Located at the foot of Vesuvius, Naples is a city that carries many contradictions. On the one hand, great monuments, mainly baroque, mysterious underground and lush night life, on the other gloomy fame of the place controlled by the mafia. Beauty is mixed here with neglect, joy with a bleak legend, and the surrounding beaches are full of sun-hungry tourists every year.
Naples was founded in Roman times, but its real significance came only when the capital of the kingdom was moved here. Castles, palaces, squares and churches built by the Angevin and Bourbon dynasties today delight even the most demanding art experts. The center of the city is Plebiscito Square, next to which stands the Royal Palace and the San Carlo Theater connected to it with a colonnade. Nearby, the Royal Church modeled on the Roman Pantheon, and around the square you can see many other baroque and neoclassical buildings. In turn, over the sea, the entrance to the port is guarded by two medieval fortified castles.
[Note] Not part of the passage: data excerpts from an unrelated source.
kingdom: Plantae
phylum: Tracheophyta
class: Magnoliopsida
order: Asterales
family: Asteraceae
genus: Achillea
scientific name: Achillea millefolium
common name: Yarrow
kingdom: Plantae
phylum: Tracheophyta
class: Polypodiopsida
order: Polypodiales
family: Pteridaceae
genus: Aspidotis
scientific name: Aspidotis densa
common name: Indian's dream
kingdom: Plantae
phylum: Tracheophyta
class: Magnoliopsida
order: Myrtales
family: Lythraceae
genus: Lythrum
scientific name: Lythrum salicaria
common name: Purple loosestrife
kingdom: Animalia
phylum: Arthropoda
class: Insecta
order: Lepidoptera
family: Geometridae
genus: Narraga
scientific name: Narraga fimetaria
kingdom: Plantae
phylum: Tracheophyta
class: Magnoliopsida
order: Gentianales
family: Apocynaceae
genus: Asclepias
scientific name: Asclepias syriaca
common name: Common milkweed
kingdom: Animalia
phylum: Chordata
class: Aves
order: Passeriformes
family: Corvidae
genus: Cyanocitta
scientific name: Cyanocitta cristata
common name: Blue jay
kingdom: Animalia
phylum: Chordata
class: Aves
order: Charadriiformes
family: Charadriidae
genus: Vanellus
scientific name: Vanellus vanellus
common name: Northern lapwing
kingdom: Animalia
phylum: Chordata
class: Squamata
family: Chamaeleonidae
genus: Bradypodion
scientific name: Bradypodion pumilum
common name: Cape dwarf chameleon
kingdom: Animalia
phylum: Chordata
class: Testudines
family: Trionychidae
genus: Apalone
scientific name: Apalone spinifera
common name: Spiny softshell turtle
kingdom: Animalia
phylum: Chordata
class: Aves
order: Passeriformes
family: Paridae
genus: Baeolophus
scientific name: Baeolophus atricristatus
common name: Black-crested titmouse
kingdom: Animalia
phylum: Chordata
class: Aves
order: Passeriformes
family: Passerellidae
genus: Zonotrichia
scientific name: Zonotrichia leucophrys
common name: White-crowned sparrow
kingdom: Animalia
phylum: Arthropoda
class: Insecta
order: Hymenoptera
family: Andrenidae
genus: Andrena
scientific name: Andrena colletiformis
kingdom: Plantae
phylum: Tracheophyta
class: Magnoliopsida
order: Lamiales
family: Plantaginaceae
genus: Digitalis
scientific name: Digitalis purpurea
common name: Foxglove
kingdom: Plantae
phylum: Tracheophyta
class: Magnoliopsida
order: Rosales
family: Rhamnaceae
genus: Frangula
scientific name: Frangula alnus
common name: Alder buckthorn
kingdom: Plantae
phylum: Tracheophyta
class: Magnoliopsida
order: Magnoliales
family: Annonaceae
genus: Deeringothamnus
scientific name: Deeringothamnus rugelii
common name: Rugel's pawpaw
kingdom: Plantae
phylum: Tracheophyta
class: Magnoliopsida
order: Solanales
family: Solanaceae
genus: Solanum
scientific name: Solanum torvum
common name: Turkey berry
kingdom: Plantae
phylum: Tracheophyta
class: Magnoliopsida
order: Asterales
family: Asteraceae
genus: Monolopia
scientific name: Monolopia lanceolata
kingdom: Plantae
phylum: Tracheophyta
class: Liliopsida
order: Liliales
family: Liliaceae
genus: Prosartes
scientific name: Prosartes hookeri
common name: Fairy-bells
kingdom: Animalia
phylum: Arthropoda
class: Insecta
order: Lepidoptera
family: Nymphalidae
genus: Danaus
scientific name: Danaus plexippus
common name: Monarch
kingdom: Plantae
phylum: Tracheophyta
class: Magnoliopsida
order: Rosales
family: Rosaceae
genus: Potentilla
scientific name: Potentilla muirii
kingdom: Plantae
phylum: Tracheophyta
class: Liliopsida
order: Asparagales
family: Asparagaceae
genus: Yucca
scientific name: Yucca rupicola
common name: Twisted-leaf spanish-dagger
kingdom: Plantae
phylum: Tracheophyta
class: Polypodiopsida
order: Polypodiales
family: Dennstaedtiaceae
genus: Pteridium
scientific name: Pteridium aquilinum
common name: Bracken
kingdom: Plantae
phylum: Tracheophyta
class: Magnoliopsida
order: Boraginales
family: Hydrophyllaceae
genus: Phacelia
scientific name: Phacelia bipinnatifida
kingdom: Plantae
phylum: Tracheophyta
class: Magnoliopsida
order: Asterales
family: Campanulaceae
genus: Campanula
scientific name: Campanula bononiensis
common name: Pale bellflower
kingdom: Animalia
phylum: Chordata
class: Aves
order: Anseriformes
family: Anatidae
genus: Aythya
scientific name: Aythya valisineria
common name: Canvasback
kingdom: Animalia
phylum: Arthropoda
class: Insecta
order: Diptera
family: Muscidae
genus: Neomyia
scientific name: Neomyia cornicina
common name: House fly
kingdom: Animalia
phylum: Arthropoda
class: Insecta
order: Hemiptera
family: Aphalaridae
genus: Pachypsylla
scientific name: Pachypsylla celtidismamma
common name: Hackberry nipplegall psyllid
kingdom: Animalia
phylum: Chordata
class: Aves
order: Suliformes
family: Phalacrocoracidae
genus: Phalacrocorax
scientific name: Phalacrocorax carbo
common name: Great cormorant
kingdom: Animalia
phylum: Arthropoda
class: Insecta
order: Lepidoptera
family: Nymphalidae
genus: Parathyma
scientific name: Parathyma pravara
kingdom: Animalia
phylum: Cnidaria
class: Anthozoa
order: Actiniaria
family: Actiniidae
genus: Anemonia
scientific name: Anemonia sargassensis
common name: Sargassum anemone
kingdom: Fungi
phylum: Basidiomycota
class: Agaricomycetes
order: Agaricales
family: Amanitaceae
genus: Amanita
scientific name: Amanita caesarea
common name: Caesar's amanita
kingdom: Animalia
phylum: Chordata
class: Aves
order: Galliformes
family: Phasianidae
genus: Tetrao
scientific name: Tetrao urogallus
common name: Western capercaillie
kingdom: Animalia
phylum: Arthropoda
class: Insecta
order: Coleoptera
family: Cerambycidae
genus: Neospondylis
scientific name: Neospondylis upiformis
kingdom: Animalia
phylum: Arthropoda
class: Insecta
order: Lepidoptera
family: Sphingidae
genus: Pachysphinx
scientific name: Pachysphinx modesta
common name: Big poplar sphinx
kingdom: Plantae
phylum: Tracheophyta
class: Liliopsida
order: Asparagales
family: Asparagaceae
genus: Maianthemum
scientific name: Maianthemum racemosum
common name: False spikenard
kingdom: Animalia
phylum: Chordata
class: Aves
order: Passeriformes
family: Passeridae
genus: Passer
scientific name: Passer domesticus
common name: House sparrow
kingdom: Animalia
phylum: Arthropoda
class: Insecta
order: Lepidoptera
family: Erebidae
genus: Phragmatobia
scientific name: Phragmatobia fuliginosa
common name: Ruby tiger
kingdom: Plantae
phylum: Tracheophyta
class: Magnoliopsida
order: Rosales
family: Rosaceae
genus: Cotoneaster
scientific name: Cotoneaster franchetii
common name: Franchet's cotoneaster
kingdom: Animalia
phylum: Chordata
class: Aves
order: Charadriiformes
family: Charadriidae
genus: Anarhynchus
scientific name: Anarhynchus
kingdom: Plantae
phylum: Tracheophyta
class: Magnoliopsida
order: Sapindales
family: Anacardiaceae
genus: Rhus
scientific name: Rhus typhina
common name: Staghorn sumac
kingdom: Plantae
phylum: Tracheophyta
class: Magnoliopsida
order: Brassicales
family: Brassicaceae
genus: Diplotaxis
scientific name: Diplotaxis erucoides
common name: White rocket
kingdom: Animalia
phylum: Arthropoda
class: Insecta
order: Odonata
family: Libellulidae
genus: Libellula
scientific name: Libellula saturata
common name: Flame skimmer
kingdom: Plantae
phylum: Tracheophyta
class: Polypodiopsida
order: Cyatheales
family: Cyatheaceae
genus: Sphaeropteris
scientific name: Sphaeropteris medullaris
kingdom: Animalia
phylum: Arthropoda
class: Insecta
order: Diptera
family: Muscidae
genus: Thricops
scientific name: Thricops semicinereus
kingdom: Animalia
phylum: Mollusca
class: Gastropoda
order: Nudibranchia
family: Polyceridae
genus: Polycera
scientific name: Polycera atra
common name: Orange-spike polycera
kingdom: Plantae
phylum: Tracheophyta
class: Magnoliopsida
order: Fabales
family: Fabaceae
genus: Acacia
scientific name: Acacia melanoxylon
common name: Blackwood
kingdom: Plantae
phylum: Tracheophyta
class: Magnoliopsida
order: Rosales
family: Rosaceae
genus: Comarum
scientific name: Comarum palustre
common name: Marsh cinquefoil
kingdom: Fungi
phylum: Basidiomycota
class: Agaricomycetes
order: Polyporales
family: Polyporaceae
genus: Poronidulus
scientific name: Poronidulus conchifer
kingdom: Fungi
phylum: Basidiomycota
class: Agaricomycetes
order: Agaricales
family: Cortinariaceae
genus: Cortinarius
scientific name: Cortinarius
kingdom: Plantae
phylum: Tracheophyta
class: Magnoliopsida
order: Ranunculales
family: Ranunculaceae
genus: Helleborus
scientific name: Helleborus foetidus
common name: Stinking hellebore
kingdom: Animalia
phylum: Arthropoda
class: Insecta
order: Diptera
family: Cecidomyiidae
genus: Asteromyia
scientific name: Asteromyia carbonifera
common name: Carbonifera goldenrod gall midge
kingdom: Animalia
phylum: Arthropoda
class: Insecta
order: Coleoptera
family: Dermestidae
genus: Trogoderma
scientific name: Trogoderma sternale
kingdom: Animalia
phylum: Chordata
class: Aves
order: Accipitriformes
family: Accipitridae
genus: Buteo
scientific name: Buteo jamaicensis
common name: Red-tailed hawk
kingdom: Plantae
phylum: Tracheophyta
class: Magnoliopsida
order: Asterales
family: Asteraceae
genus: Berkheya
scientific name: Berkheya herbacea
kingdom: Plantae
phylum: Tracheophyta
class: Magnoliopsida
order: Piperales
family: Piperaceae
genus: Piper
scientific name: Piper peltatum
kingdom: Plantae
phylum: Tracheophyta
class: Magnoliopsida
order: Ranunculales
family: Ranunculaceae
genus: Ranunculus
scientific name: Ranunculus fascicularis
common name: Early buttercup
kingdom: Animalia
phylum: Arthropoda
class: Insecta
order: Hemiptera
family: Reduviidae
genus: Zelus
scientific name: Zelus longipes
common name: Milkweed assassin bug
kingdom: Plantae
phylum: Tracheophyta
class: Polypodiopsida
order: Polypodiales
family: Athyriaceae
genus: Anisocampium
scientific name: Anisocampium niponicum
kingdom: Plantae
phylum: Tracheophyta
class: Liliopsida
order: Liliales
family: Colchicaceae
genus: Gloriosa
But Naples is not only the buildings that are visible at first glance, but also the underground. Around the city, hundreds of kilometers of corridors were drilled in the soft volcanic tuff. In the past, they served as water reservoirs and storage yards, during the Second World War as shelters, and some of them are now available to tourists. Some fragments are catacombs in which the dead were buried 200 or 300 years ago.
Naples is also a great base for exploring the south of Italy. From here you can organize trips to Vesuvius, to Pompeii or Herculanum or to Capri, Ischia or small Gaiola, where there is a marine nature reserve.